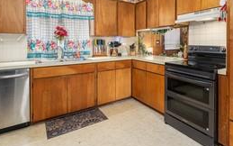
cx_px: 145
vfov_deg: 53.1
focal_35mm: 22
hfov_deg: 78.3
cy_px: 41
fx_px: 140
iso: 640
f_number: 7.1
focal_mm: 14
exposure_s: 1/2
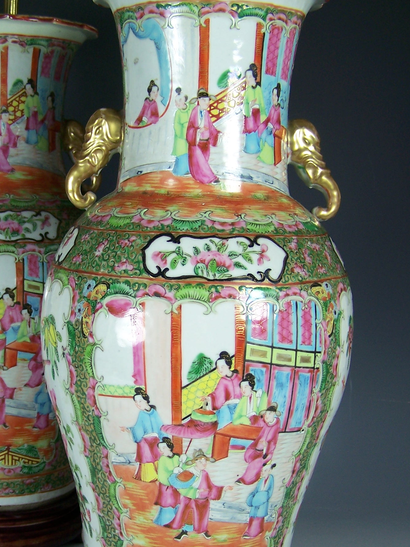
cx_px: 119
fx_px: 869
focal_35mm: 55
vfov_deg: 34.8
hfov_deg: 26.3
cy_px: 331
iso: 80
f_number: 2.8
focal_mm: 6.3
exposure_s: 1/60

+ + +

**What is being asked:** Could you transcribe exactly the lines from the line containing "f_number: 7.1" through the final line of the records, both included, and nothing beyond them? The pictures should be left out.

**Reply:**
f_number: 7.1
focal_mm: 14
exposure_s: 1/2
cx_px: 119
fx_px: 869
focal_35mm: 55
vfov_deg: 34.8
hfov_deg: 26.3
cy_px: 331
iso: 80
f_number: 2.8
focal_mm: 6.3
exposure_s: 1/60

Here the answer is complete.